Nothing makes a pant look as fantastically olde-timey as a fall front. Unfortunately, a real fall front is a pain in the patouty to sew (trust me), and it’s not something that can be added in after the fact in any sort of historically accurate manner. Fortunately, if you’re not 100% concerned about authenticity, it’s easy enough to add a mock fall to existing pants….

You will need:

  • sacrificial pants
  • matching fabric
  • your normal sewing kit

 

I was making colonial britches via Goodwill, so I had fabric that I knew would be an exact match to my pant. (Because I’d just cut it off the pant while shortening it.) Here’s what you do:

sacrificial pants
Take your pants...
placement of mock fall
You'll need to make a rectangle (or slight trapezoid) of cloth for the fall. It goes from just below the zip up to the waist band.

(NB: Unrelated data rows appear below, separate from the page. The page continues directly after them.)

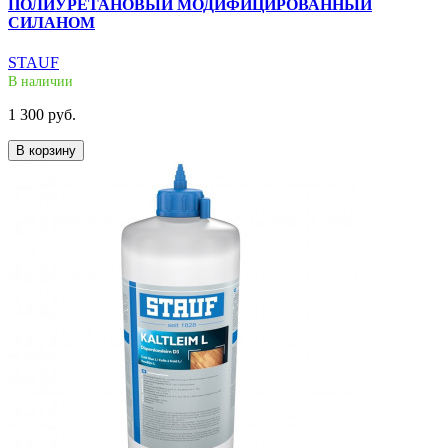
ПОЛИУРЕТАНОВЫЙ МОДИФИЦИРОВАННЫЙ
СИЛАНОМ
STAUF
В наличии
1 300 руб.
В корзину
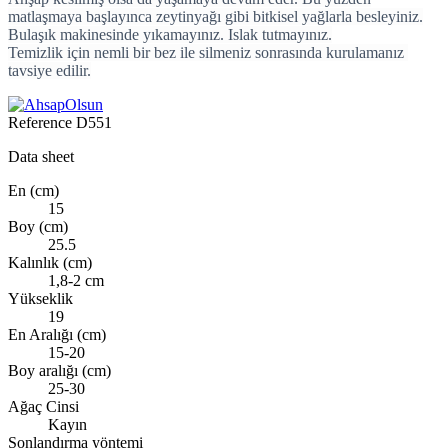
matlaşmaya başlayınca zeytinyağı gibi bitkisel yağlarla besleyiniz.
Bulaşık makinesinde yıkamayınız. Islak tutmayınız.
Temizlik için nemli bir bez ile silmeniz sonrasında kurulamanız
tavsiye edilir.
Reference
D551
Data sheet
En (cm)
15
Boy (cm)
25.5
Kalınlık (cm)
1,8-2 cm
Yükseklik
19
En Aralığı (cm)
15-20
Boy aralığı (cm)
25-30
Ağaç Cinsi
Kayın
Sonlandırma yöntemi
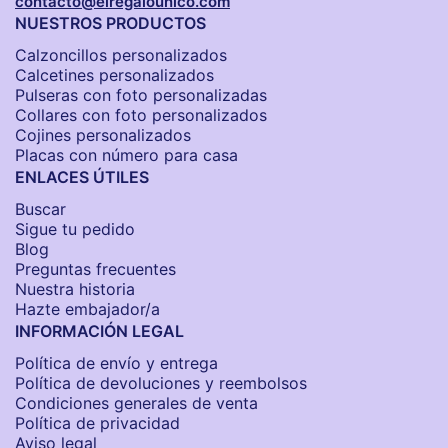
contacto@elregalounico.com
NUESTROS PRODUCTOS
Calzoncillos personalizados​
Calcetines personalizados
Pulseras con foto personalizadas
Collares con foto personalizados
Cojines personalizados
Placas con número para casa
ENLACES ÚTILES
Buscar
Sigue tu pedido
Blog
Preguntas frecuentes
Nuestra historia
Hazte embajador/a
INFORMACIÓN LEGAL
Política de envío y entrega
Política de devoluciones y reembolsos
Condiciones generales de venta
Política de privacidad
Aviso legal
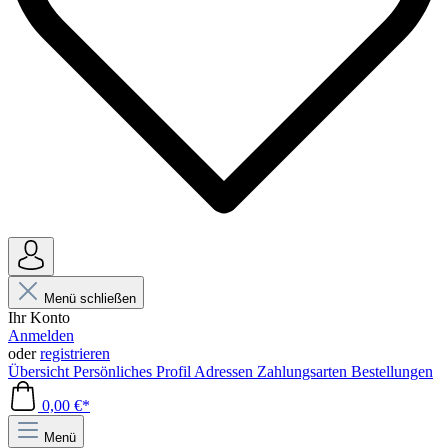
Menü schließen
Ihr Konto
Anmelden
oder
registrieren
Übersicht
Persönliches Profil
Adressen
Zahlungsarten
Bestellungen
0,00 €*
Menü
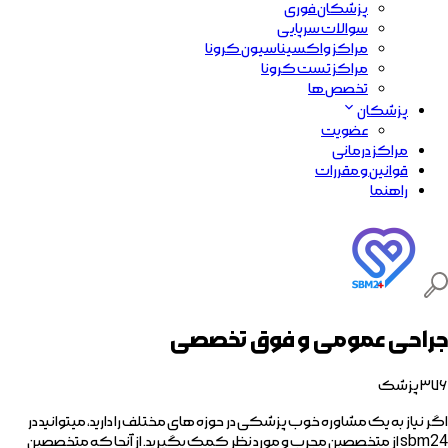
پزشکان فوری
سوالات سرپایی
مراکز واکسیناسیون کرونا
مراکز تست کرونا
تخصص ها
پزشکان
عضویت
مراکز درمانی
قوانین و مقررات
راهنما
جراحی عمومی و فوق تخصصی
۳۷۶
پزشک
اگر نیاز به یک مشاوره خوب پزشکی در حوزه های مختلف را دارید، میتوانید در
sbm24 از متخصصین مجرب و مورد نظر کمک بگیرید. از آنجا که متخصصین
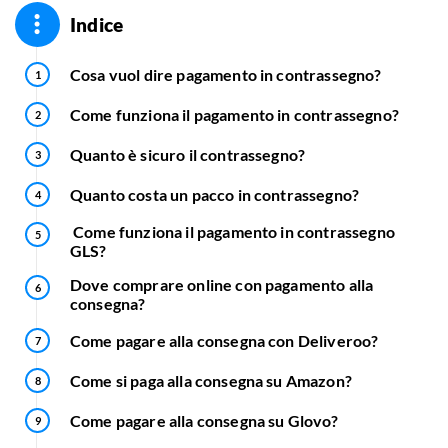
Indice
Cosa vuol dire pagamento in contrassegno?
Come funziona il pagamento in contrassegno?
Quanto è sicuro il contrassegno?
Quanto costa un pacco in contrassegno?
Come funziona il pagamento in contrassegno
GLS?
Dove comprare online con pagamento alla
consegna?
Come pagare alla consegna con Deliveroo?
Come si paga alla consegna su Amazon?
Come pagare alla consegna su Glovo?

Whether it covers the waistband or not depends an awful lot on era, technically. In my case, since I was using the bit of leg left over from the britching up of the original pant, era gave way to “I have how little fabric? How many people in the audience will know the difference?”

fall sewn down
Finish the top edge of the fall and put buttonholes on both sides. Sew the fall in place facing downward on the pant (right side down).

That sounds goofy, but you’re doing it so that the seam allowance at the bottom of the fall  will be hidden.

fall in position
Flip the fall up, and mark button positions. (I just stick a pin through the end of the buttonhole.) You might also sew the bottom sides of the fall up a little, so the seam allowance can't pop out. I did.
buttons sewn
Sew down the buttons, and life is grand.
coat for McKean
And there they are, on a real live actor...

A couple notes:

1) Don’t use a pleated pant for this. I know it’s pretty obvious that I did in the demo, but try not to. It will look much closer to accurate of you don’t.

2) A mock fall over a normal zip seems to be a little less baffling for actors.

3) Even though the buttons are barely holding anything in place, it’s important to match them to the size of the button holes. (There is a long story involving a sewing machine with the best one-step buttonhole feature ever combined with the worst button-holding-magical-sizer-gizmo that likes to spit out buttons mid-stream that lead me to rig my buttonhole sizer-gizmo to a 1″ fixed size with a bit of plastic. These buttons are far less than an inch. For budget reasons, I ended up donating a lot of my own stash of buttons to the show. I had bigger buttons, but they were nicer and I didn’t want to give those. So instead I dealt with a bit of grousing about buttons that didn’t want to stay shut.) You win some, you lose some…

7 Comments

  1. Corviddreams
    Corviddreams January 30, 2012

    I have upon occasion tightened up a too loose buttonhole by whipstitching its ends.

    • missa
      missa February 6, 2012

      Yeah…. Could have done, but I was completely done sewing that show. ;)

  2. Lisa P.
    Lisa P. September 30, 2012

    That is just plain brilliant. Definitely a “Why didn’t I think of that” moment. Thanks!

    • missa
      missa October 6, 2012

      Glad you like it! Hope it comes in useful somewhere…

  3. Tristan
    Tristan February 10, 2015

    Wow!!! Thanks so much for this!

  4. Marnetta
    Marnetta April 18, 2017

    Thank you so much for this! I am having a Edwardian/ Steampunk wedding and I was looking for a pattern to make fallfront breeches when I stumbled upon this. You just made my life a whole lot easier and relieved a huge amount of stress.

    I will post pictures when they are done!

    • missa
      missa June 23, 2017

      Lol! I am so glad this helped! I wish you the best with your wedding and many happy years after it.